In this work we have studied analytically and numerically the effects of the simultaneous coupling of an atomic three-level \(\Lambda \)-type scheme by a standing wave field along the x, y-direction and a laser beam carrying OAM in a EIG configuration. An ideal grating would achieve a complete transparency to the probe light with a phase modulation across the probe beam. Although it is impossible to realize such an ideal grating with our model, we show that by an azimuthal modulation of the Laguerre–Gaussian field (e.g. changing its vorticity) we can create a two-dimensional asymmetric grating, effectively transferring the probe field energy to the high orders of direction. The asymmetric effect is especially profound when a resonant probe and off-resonant standing wave and optical vortex coupling fields are applied. By analyzing the behavior of the different orders of diffraction in the case of off-resonant standing wave and optical vortex coupling fields for different values of the azimuthal number of the Laguerre–Gaussian beam, we explore the possibilities for direct control of the proposed EIG. Compared to other schemes, this grating is easily controlled by only adjusting the OAM number of the Laguerre–Gaussian coupling field. Thus, our scheme takes advantage of the additional degrees of freedom provided by optical vortices to gain additional control over the grating performance, going beyond configurations previously studied in the literature. Another advantage of our scheme is that a parity time symmetric structure is not necessary for achieving the asymmetry of the grating, unlike in previously reported asymmetric diffraction gratings for PT symmetric structures.
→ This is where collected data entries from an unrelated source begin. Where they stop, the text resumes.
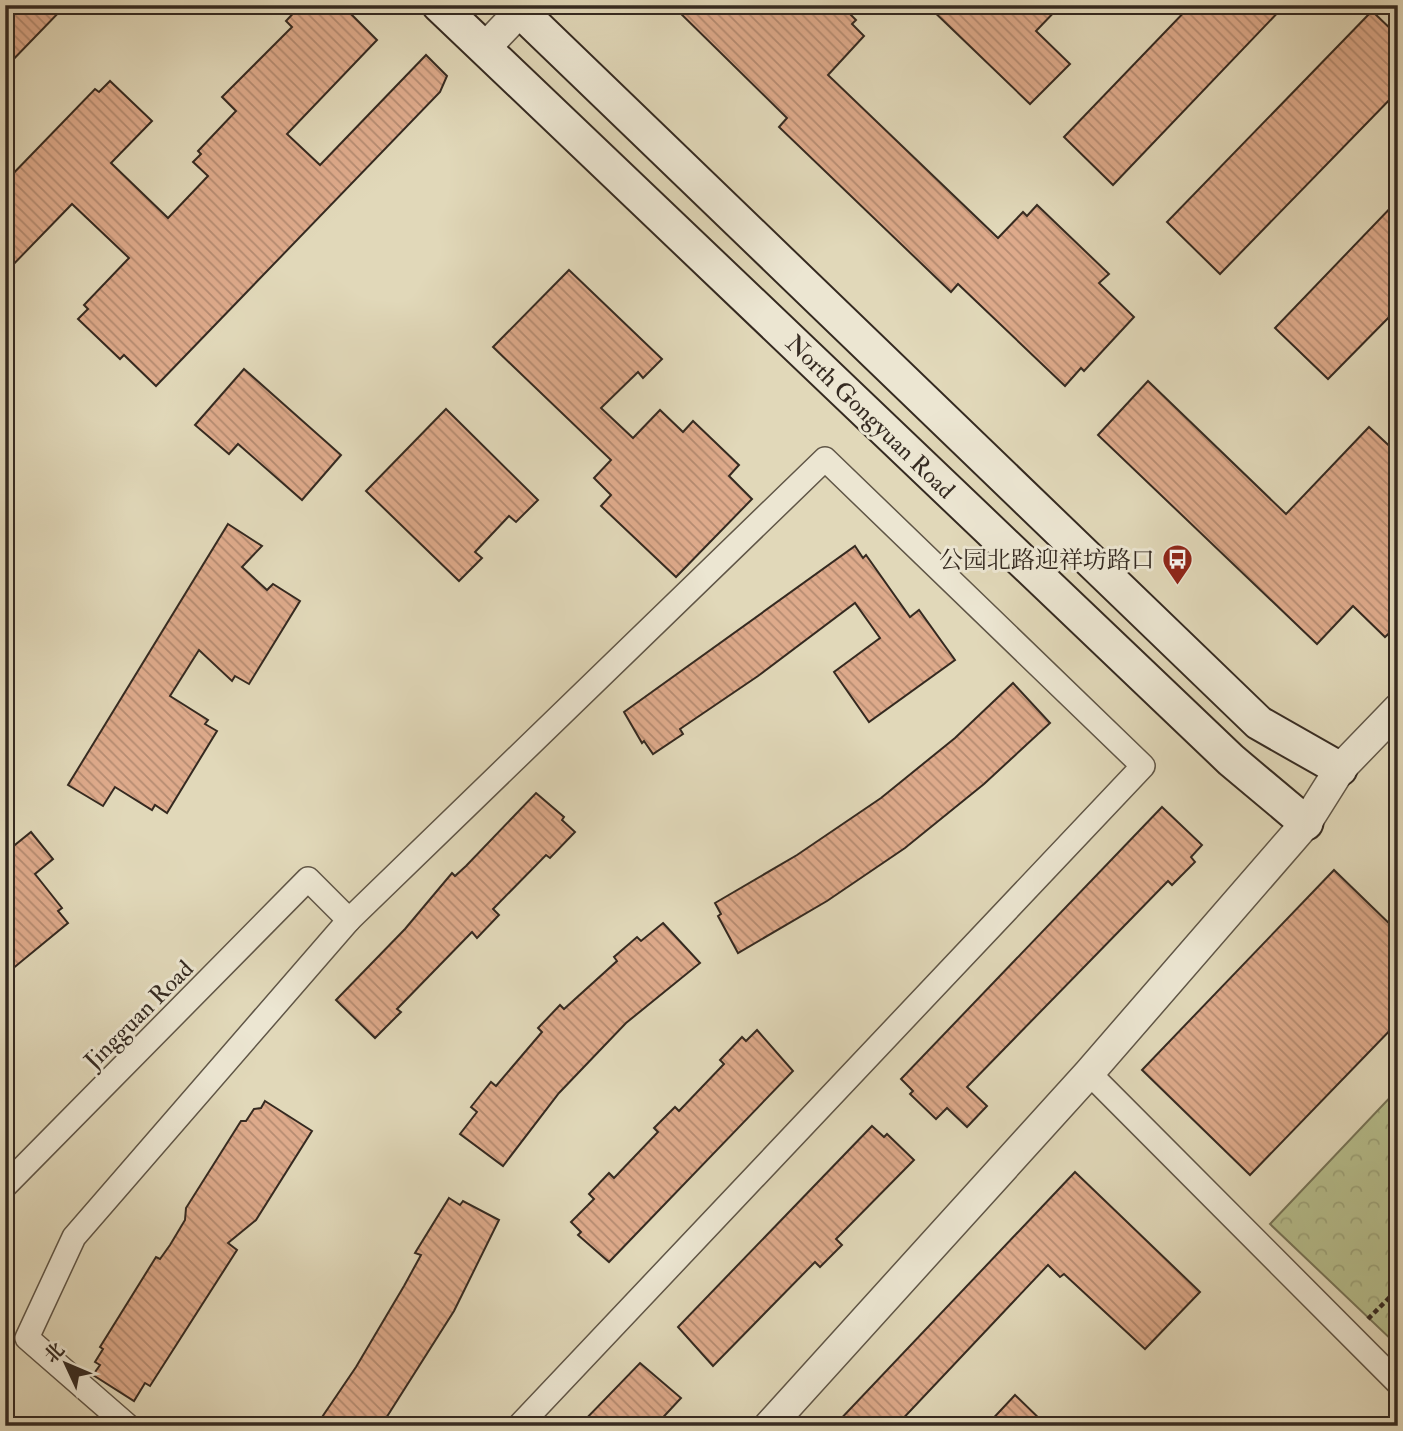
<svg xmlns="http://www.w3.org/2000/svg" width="1403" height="1431" viewBox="0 0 1403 1431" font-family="'IM FELL Double Pica','Noto Serif SC',serif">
  <defs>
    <pattern id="park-crowns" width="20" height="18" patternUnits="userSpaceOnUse" patternTransform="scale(1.75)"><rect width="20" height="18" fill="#b6be8d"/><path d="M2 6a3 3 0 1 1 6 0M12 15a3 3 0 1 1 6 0" fill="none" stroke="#9da379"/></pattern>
    <pattern id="building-back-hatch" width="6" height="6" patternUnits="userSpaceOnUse" patternTransform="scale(1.75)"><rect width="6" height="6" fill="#deaa8b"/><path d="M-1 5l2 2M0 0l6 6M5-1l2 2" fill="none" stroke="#b58b71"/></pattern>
  </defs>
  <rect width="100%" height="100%" fill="#e1d8b9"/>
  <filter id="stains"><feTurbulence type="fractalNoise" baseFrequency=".00286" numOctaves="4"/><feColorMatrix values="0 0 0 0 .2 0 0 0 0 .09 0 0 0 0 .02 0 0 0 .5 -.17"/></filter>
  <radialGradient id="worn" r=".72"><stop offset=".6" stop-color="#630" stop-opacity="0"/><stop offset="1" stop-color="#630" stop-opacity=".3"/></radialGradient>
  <path fill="url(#park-crowns)" stroke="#767457" stroke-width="2" d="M1398,1089V1346L1270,1224Z"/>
  <g fill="url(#building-back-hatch)" stroke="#352a21" stroke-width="2">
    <path d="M5,5H66L5,68Z"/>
    <path d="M301,5H342L377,40L287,134L320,165L426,55L447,76L440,92L156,386L124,355L120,359L78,319L88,309L84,305L129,258L72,204L5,273V182L95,89L99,92L110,81L152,121L111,163L168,218L208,176L193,162L201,154L198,151L236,111L222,97L292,27L286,21Z"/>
    <path d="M672,5H841L856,20L852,24L864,36L828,75L998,238L1023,212L1027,216L1037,205L1109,274L1099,283L1134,317L1084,371L1081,368L1065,386L958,284L951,292L779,127L787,118Z"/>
    <path d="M927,5H1061L1036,31L1070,64L1030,104Z"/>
    <path d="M1191,5H1285L1113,185L1064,137Z"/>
    <path d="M1372,11L1398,36V91L1220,274L1167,222Z"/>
    <path d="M1398,200V308L1328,379L1275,328Z"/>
    <path d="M569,270L662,359L643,378L638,372L601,408L633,438L660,410L683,432L693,421L739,465L729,476L752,499L676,577L601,506L611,495L594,478L611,460L493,347Z"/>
    <path d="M244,369L341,455L302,500L238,444L229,454L195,425Z"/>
    <path d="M1148,381L1286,514L1369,427L1398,454V625L1385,637L1353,606L1317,644L1098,435Z"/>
    <path d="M446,409L538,500L516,522L509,516L475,552L482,558L459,581L366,491Z"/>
    <path d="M228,524L262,546L242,567L267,590L273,584L300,601L249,684L235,676L232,681L199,650L170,696L208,720L205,724L217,731L167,813L155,805L152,810L115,787L103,806L68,785Z"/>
    <path d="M855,546L863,558L866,555L910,617L919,610L955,660L869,722L834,672L880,638L855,603L758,676L680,729L683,734L653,754L644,741L642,743L624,712Z"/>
    <path d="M1013,683L1050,723L984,784L905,848L827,901L738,953L718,916L721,914L715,903L797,855L881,798L955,738Z"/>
    <path d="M536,793L564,817L562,820L575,832L550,858L546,855L493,909L499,915L477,938L472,932L397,1009L401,1012L375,1038L336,1000L405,929L452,873L455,876L466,866Z"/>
    <path d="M1162,807L1202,845L1191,857L1195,862L1172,885L1168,881L967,1087L987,1106L967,1127L947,1108L936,1119L910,1094L913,1091L901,1079Z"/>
    <path d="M31,832L53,859L35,874L62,908L58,911L68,923L5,975V853Z"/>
    <path d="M1334,870L1398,932V1022L1250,1175L1142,1070Z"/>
    <path d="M663,923L700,963L626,1023L559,1093L503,1166L460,1134L477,1112L471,1107L491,1082L496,1086L542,1032L538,1028L560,1005L564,1009L617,961L614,957L637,937L641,941Z"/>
    <path d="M757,1030L793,1071L609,1262L578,1235L581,1232L571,1222L594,1199L589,1194L609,1173L614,1178L658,1132L654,1128L675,1107L679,1111L724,1064L720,1060L742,1037L746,1041Z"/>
    <path d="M265,1101L312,1131L256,1220L228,1243L237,1250L150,1386L145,1383L134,1401L93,1375L100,1365L95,1362L103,1349L100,1347L156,1257L160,1259L170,1245L185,1220L186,1208L241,1121H246L254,1109L261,1108Z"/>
    <path d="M872,1126L884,1137L887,1134L914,1160L836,1239L842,1245L820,1267L815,1262L713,1366L678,1327Z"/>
    <path d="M1075,1172L1200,1292L1145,1349L1064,1274L1060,1277L1048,1265L896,1426H834Z"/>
    <path d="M449,1198L460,1205L463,1201L499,1220L454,1311L381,1426H316L356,1367L404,1286L421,1255L415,1253Z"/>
    <path d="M640,1363L681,1398L655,1426H579Z"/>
    <path d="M1015,1395L1047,1426H986Z"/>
  </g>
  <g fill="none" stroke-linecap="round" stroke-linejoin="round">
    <defs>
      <g id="minor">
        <path d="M1089,1073L1398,1383"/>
        <path d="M5,1186L308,879L349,920"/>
        <path d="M128,1426L27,1338L74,1237L349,920L825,459L1143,766L519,1426"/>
      </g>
      <g id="tertiary">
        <path d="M484,49L526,5"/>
        <path d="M769,1426L1089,1073L1306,823L1340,769L1398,709"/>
      </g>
      <g id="secondary">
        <path d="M439,5L1231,760L1306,823"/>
        <path d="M514,5L1259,723L1340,769"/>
      </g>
    </defs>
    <use href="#minor" stroke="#605647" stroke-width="26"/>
    <use href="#tertiary" stroke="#605647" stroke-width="33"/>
    <use href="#secondary" stroke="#352a21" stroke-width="37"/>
    <path stroke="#352a21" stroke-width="4.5" stroke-dasharray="5 3.5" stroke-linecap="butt" d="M1368,1319L1398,1289"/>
    <use href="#minor" stroke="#ece6d2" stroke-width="23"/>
    <use href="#tertiary" stroke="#ece6d2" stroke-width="30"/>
    <use href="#secondary" stroke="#ece6d2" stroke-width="33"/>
  </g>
  <defs>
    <symbol id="bus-pin" viewBox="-11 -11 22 30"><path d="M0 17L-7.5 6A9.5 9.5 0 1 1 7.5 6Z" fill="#8f2418" stroke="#ece6d2"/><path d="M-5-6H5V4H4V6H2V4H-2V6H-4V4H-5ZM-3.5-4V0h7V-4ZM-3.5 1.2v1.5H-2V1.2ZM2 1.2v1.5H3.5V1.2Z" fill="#fff"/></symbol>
  </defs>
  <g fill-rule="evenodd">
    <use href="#bus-pin" x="1160" y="542" width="35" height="47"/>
  </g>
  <g text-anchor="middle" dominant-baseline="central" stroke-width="6" stroke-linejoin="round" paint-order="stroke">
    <g font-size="24" fill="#352a21" stroke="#ece6d2">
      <text transform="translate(870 417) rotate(44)">North Gongyuan Road</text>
      <text transform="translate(139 1015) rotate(-45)">Jingguan Road</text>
    </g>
    <g font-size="24" fill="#352a21" stroke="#ece6d2" text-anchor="end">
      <text x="1155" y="560">公园北路迎祥坊路口</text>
    </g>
  </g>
  <rect width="1403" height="1431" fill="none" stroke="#e1d8b9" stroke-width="28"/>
  <rect x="7" y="7" width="1389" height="1417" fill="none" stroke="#352a21" stroke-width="3.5"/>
  <rect x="14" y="14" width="1375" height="1403" fill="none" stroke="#352a21" stroke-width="2"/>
  <g transform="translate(66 1364) rotate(314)" stroke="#ece6d2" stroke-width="5" paint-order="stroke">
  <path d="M0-5L12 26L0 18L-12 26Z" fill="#352a21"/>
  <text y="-10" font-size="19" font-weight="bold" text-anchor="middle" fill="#352a21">北</text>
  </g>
  <rect width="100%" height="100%" filter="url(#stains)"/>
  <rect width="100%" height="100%" fill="url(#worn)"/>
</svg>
By controlling the OAM number of the vortex field we can achieve a complete blocking of the diffracted photons at negative or positive angles, due to the interference effects between the amplitude and phase modulations of the system. Our findings are relevant for designing of new quantum devices such as all-optical quantum switches and logic gates, as well as improving the performance of other EIT-based devices. This may find applications in all-optical information processing and atom-manipulation technologies. The experimental confirmation of the asymmetrical two-dimensional grating proposed here should be easily realized similarly to other EIG experiments in atomic media.